Task item
Arrange all of the material below as a numbered list with one line per item, and omit the blank lines.

(Dataset entries)

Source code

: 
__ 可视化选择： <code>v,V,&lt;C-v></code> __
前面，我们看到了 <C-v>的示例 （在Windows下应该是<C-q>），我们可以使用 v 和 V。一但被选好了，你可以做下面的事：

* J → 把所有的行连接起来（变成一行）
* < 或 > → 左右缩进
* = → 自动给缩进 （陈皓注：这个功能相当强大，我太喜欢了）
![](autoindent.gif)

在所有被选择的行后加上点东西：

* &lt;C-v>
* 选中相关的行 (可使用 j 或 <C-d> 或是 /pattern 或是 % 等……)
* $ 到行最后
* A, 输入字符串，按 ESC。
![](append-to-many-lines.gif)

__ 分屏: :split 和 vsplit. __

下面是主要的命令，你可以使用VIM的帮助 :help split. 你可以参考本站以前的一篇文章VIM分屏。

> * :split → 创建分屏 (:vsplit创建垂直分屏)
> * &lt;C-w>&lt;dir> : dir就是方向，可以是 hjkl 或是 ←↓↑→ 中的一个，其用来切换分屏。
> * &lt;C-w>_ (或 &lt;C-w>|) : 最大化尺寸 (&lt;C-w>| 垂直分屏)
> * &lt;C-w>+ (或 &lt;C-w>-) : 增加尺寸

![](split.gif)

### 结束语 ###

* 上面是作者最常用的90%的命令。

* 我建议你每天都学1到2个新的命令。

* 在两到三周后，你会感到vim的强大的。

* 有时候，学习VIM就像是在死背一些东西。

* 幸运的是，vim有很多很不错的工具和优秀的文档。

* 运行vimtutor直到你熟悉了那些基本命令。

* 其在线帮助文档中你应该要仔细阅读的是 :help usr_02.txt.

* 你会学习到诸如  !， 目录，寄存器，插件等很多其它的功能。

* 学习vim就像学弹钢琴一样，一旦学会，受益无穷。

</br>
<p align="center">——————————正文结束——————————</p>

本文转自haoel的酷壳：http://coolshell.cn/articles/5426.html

Output below
1. Source code
2. : 
3. __ 可视化选择： <code>v,V,&lt;C-v></code> __
4. 前面，我们看到了 <C-v>的示例 （在Windows下应该是<C-q>），我们可以使用 v 和 V。一但被选好了，你可以做下面的事：
5. * J → 把所有的行连接起来（变成一行）
6. * < 或 > → 左右缩进
7. * = → 自动给缩进 （陈皓注：这个功能相当强大，我太喜欢了）
8. ![](autoindent.gif)
9. 在所有被选择的行后加上点东西：
10. * &lt;C-v>
11. * 选中相关的行 (可使用 j 或 <C-d> 或是 /pattern 或是 % 等……)
12. * $ 到行最后
13. * A, 输入字符串，按 ESC。
14. ![](append-to-many-lines.gif)
15. __ 分屏: :split 和 vsplit. __
16. 下面是主要的命令，你可以使用VIM的帮助 :help split. 你可以参考本站以前的一篇文章VIM分屏。
17. > * :split → 创建分屏 (:vsplit创建垂直分屏)
18. > * &lt;C-w>&lt;dir> : dir就是方向，可以是 hjkl 或是 ←↓↑→ 中的一个，其用来切换分屏。
19. > * &lt;C-w>_ (或 &lt;C-w>|) : 最大化尺寸 (&lt;C-w>| 垂直分屏)
20. > * &lt;C-w>+ (或 &lt;C-w>-) : 增加尺寸
21. ![](split.gif)
22. ### 结束语 ###
23. * 上面是作者最常用的90%的命令。
24. * 我建议你每天都学1到2个新的命令。
25. * 在两到三周后，你会感到vim的强大的。
26. * 有时候，学习VIM就像是在死背一些东西。
27. * 幸运的是，vim有很多很不错的工具和优秀的文档。
28. * 运行vimtutor直到你熟悉了那些基本命令。
29. * 其在线帮助文档中你应该要仔细阅读的是 :help usr_02.txt.
30. * 你会学习到诸如  !， 目录，寄存器，插件等很多其它的功能。
31. * 学习vim就像学弹钢琴一样，一旦学会，受益无穷。
32. </br>
33. <p align="center">——————————正文结束——————————</p>
34. 本文转自haoel的酷壳：http://coolshell.cn/articles/5426.html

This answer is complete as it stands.